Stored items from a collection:
◆ ◆ ◆

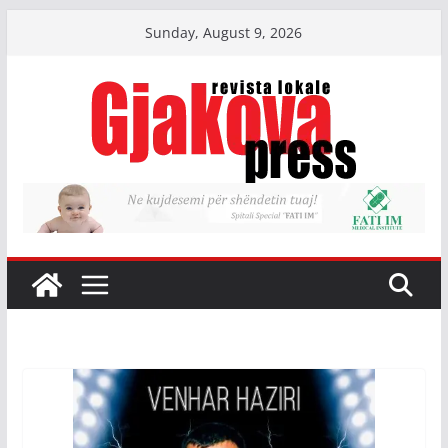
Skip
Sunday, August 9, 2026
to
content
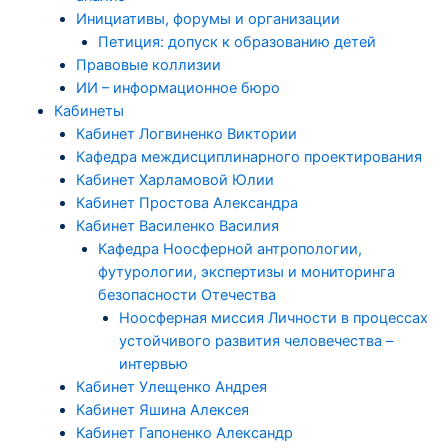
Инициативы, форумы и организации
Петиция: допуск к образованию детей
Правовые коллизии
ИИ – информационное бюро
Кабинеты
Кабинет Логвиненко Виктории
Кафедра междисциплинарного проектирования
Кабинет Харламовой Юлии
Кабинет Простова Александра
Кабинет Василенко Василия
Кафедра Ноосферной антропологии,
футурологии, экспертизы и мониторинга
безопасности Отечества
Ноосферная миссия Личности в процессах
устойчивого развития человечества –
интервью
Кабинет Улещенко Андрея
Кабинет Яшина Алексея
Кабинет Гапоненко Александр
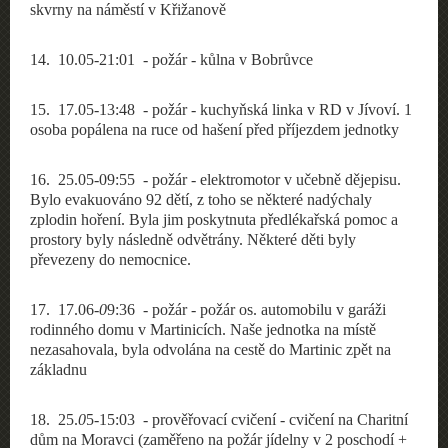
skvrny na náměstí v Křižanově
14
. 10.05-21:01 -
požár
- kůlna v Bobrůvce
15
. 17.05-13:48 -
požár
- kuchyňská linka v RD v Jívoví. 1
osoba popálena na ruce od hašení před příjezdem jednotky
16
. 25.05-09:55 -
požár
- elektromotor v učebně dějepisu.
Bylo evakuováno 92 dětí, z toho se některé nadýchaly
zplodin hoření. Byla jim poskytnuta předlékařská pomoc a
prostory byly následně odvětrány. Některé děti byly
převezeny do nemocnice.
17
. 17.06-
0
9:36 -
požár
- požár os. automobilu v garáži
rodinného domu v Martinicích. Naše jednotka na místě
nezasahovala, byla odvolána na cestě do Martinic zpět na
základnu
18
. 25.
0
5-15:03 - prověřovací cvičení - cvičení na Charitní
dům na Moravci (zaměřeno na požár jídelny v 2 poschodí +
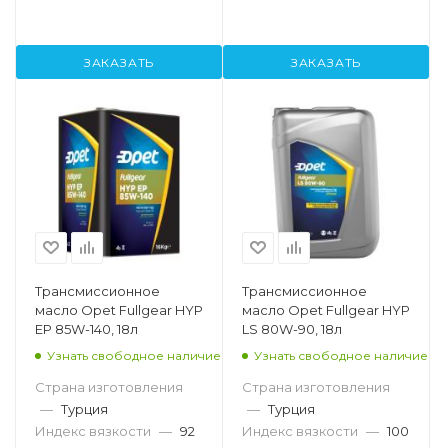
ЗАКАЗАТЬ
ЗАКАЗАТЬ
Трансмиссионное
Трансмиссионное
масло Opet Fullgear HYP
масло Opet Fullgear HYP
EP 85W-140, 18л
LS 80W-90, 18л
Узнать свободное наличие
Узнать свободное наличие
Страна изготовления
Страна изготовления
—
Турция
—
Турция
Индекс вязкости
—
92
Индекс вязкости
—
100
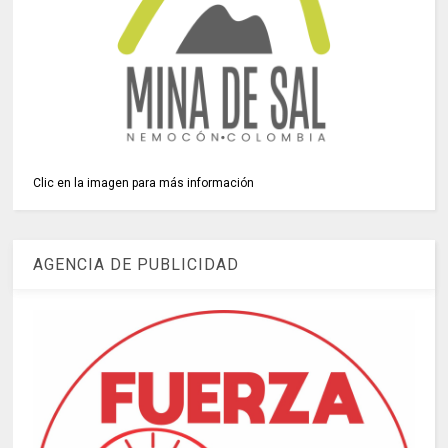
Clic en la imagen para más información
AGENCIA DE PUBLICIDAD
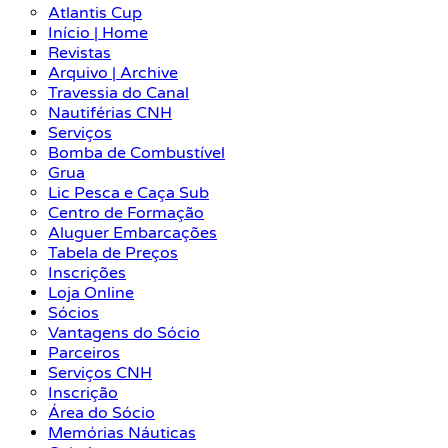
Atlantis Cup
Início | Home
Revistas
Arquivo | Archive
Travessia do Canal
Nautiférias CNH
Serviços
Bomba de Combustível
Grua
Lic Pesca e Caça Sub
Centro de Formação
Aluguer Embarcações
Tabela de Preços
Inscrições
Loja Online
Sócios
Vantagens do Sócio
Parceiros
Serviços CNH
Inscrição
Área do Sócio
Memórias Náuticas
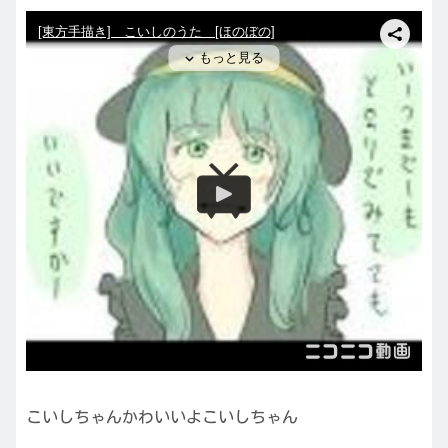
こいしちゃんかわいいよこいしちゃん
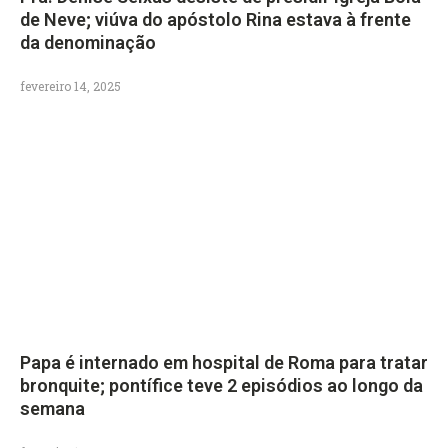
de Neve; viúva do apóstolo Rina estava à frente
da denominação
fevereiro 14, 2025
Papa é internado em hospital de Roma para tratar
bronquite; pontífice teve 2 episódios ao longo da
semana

◆ ◆ ◆

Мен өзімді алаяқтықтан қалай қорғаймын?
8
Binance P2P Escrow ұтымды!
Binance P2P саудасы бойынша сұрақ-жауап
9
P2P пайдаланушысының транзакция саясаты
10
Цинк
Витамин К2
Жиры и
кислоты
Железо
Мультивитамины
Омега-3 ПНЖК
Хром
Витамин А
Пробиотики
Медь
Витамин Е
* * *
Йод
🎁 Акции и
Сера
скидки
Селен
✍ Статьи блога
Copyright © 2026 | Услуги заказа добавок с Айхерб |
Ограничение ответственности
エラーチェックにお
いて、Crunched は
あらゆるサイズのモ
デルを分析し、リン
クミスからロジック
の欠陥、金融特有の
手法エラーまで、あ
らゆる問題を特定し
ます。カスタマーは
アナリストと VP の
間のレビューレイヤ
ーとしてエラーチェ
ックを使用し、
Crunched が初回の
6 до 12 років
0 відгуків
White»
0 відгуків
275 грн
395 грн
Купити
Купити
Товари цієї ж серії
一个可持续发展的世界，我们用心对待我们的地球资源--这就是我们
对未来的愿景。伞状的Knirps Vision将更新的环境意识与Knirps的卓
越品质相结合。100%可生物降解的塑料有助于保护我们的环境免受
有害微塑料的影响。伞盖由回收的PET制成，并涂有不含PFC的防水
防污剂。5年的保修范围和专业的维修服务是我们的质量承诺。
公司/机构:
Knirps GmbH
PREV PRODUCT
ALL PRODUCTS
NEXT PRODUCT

◆ ◆ ◆

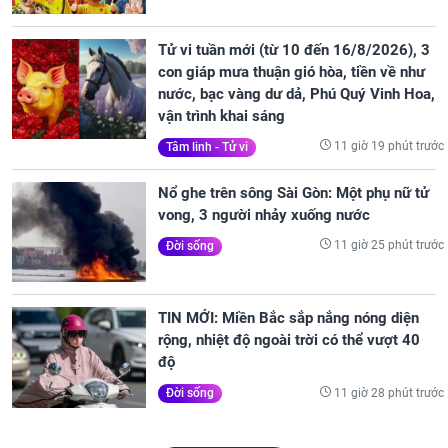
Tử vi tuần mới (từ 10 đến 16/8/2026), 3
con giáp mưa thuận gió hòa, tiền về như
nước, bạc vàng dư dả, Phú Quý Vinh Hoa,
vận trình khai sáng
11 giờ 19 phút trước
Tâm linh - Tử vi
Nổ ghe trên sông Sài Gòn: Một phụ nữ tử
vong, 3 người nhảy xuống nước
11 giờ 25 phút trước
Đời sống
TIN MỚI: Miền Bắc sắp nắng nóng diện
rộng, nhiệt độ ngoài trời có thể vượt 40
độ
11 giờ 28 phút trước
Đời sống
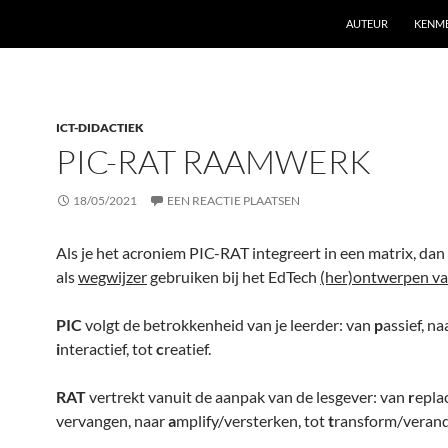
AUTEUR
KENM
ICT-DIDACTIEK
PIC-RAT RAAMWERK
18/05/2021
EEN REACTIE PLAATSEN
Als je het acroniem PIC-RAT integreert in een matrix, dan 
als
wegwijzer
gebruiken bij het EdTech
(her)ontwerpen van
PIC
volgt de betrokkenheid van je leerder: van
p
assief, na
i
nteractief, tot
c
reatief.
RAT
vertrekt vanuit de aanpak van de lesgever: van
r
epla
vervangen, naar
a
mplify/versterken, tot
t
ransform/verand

◆ ◆ ◆

Problem requirements: Find the string "trước" in the data. Report each line it appears in.

Finished task:
11 giờ 19 phút trước
11 giờ 25 phút trước
11 giờ 28 phút trước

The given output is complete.